Histoire de tomates : du Pérou à la conquête du monde

La tomate est l’une des stars des assiettes et des jardins. L’essor de sa production s’est tenu dans la deuxième moitié du XXe siècle. Mais d’où vient-elle? Quel a été son parcours?

 

Tomate cerise © M. Causse

 

La tomate, Solanum lycopersicum L., est une plante herbacée de la famille des Solanacées, cultivée pour son fruit.

Ce légume est apprécié dans tous les pays pour sa culture relativement facile, ses rendements importants et ses diverses utilisations à l’état frais ou transformé.

La production et les rendements de la tomate ont augmenté d’une manière spectaculaire depuis qu’elle a acquis un succès international au XXe siècle.

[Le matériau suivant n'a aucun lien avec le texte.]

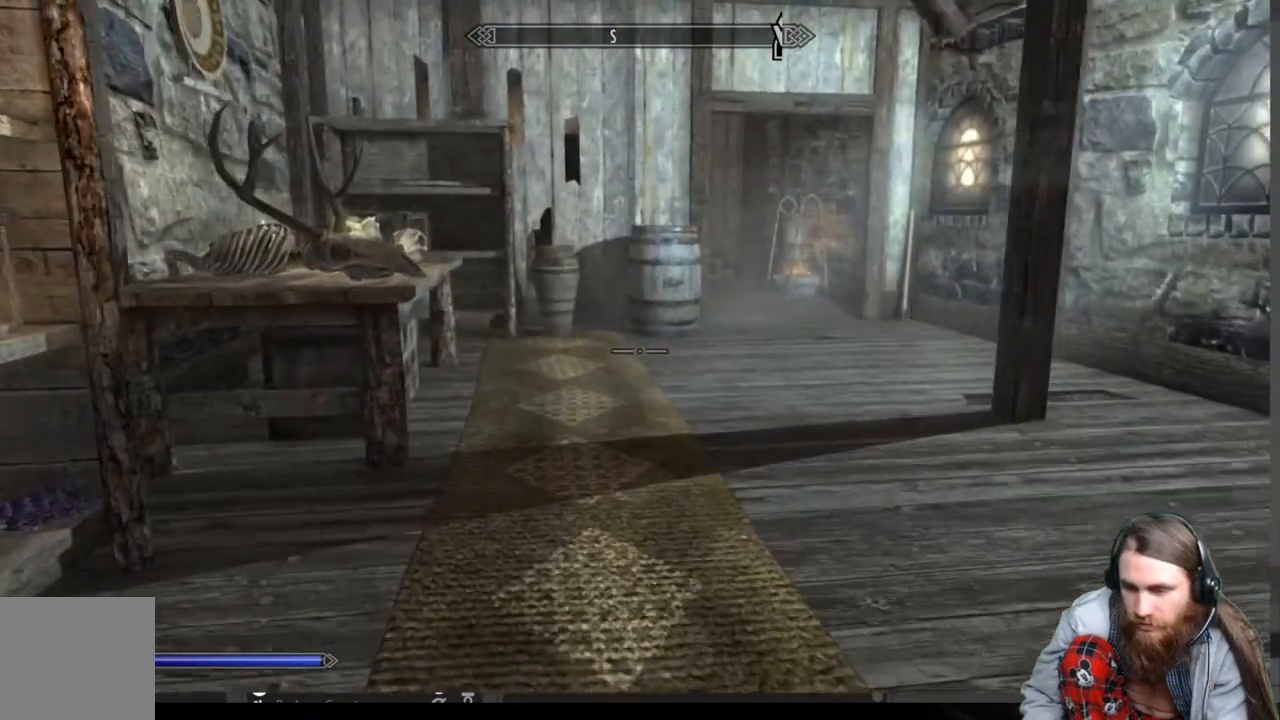
{"buttons": [], "left_stick": "up-right", "right_stick": "center", "events": [[17, "left_stick", "center"], [183, "left_stick", "up"], [233, "right_stick", "left"], [383, "right_stick", "center"], [417, "left_stick", "up-right"]]}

En 2018, sa production mondiale comptait environ 182 millions de tonnes contre 29 au début des années 1960 (source FAO). Mais quand et où la tomate a-t-elle été domestiquée ?

 

 

La domestication

Le processus de domestication implique qu’une espèce acquière des caractéristiques nouvelles par rapport à un ancêtre sauvage, qui lui confèrent un avantage dans l’utilisation par les humains. Elle se poursuit avec la sélection plus ou moins intentionnelle. Chez la tomate, la domestication a entraîné une augmentation de la taille des fruits et une diversité de leurs formes et de leurs couleurs.

 

L’homme a également sélectionné la capacité de la tomate à donner des plantes identiques lors du passage aux générations suivantes, en fixant l’autogamie. Grâce aux données récentes de séquençage de l’ADN d’un grand nombre de variétés, cultivées et sauvages d’Amérique du Sud, la domestication est de mieux en mieux comprise. La tomate était déjà largement cultivée à Mexico lors de la conquête par les Espagnols. Sachant que l’espèce sauvage S. pim- pinellifolium, trouvée entre le Pérou et l’Équateur, est l’espèce sauvage la plus proche de l’espèce cultivée, les accessions de tomate introduites au Mexique devaient avoir subi les premiers stades de la domestication. Charles Rick (1915-2002), professeur de l’Université Davis en Californie, a consacré sa carrière à prospecter des tomates en Amérique du Sud et en étudier l’origine et la génétique. Ses travaux ont été les premiers à montrer une filiation directe entre S. pimpinellifolium, S. lycopersicum cerasiforme (tomate de taille cerise) et S. lycopersicum. Aujourd’hui, l’espèce S. l.cerasiforme est  considérée comme une forme intermédiaire entre S. pimpinellifolium sauvage et S. lycopersicum cultivée, correspondant à la première domestication au Pérou, la seconde ayant eu lieu au Mexique.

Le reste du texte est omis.